[[ Data records, beginning ]]

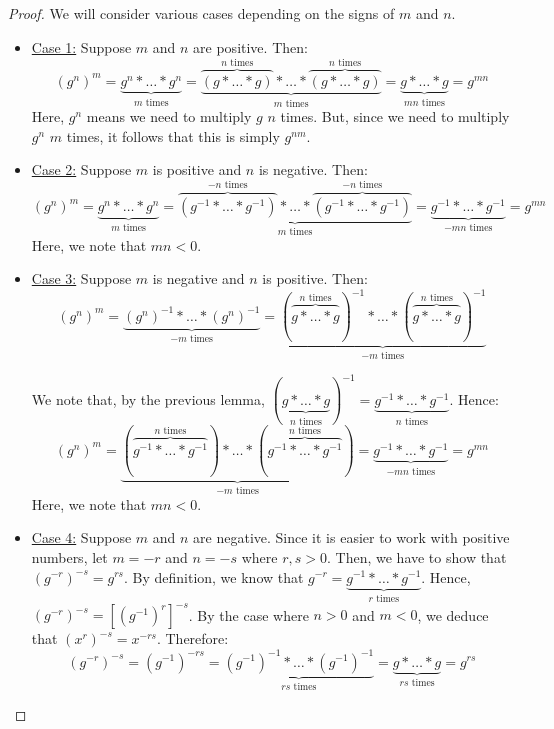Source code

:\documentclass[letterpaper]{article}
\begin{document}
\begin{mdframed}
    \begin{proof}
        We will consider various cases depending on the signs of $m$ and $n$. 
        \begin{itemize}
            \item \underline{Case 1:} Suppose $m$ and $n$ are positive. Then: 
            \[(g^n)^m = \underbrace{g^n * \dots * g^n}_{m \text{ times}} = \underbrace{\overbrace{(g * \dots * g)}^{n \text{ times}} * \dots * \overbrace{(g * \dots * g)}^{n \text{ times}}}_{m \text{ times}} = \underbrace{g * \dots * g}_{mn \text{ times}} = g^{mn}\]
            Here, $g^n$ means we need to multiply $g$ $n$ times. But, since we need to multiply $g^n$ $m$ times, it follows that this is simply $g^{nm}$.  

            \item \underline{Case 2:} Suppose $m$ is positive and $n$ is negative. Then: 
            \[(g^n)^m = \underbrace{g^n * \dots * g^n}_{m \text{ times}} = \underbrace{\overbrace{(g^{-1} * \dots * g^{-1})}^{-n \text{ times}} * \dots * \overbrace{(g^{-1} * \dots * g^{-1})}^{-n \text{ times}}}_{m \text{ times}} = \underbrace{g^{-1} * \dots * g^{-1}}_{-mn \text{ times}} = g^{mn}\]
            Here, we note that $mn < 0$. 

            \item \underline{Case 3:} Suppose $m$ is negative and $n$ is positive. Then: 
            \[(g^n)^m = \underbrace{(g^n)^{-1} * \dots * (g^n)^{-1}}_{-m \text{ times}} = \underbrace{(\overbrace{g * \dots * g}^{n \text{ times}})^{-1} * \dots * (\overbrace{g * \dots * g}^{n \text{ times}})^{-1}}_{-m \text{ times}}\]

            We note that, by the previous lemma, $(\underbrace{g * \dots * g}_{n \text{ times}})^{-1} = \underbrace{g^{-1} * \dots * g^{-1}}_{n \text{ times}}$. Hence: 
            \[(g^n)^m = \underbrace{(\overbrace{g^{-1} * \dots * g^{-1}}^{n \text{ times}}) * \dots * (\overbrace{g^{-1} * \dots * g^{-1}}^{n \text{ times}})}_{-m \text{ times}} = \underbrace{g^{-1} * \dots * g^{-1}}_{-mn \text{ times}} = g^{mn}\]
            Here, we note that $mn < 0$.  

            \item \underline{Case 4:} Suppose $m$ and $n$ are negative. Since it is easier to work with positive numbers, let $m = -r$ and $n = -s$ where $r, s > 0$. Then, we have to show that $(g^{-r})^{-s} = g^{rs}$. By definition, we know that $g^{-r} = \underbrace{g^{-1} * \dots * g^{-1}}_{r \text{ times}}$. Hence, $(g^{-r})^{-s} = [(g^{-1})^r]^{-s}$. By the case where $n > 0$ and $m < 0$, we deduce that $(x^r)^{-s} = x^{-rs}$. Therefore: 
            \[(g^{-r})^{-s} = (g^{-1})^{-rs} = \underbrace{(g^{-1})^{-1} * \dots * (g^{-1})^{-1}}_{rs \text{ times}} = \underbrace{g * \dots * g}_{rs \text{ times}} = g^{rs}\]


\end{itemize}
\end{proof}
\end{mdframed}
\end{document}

[[ Data records, end ]]

Problem details: Where a line of the data above includes the string "note", pull it out.

Solution for this exercise:
            Here, we note that $mn < 0$. 
            We note that, by the previous lemma, $(\underbrace{g * \dots * g}_{n \text{ times}})^{-1} = \underbrace{g^{-1} * \dots * g^{-1}}_{n \text{ times}}$. Hence: 
            Here, we note that $mn < 0$.  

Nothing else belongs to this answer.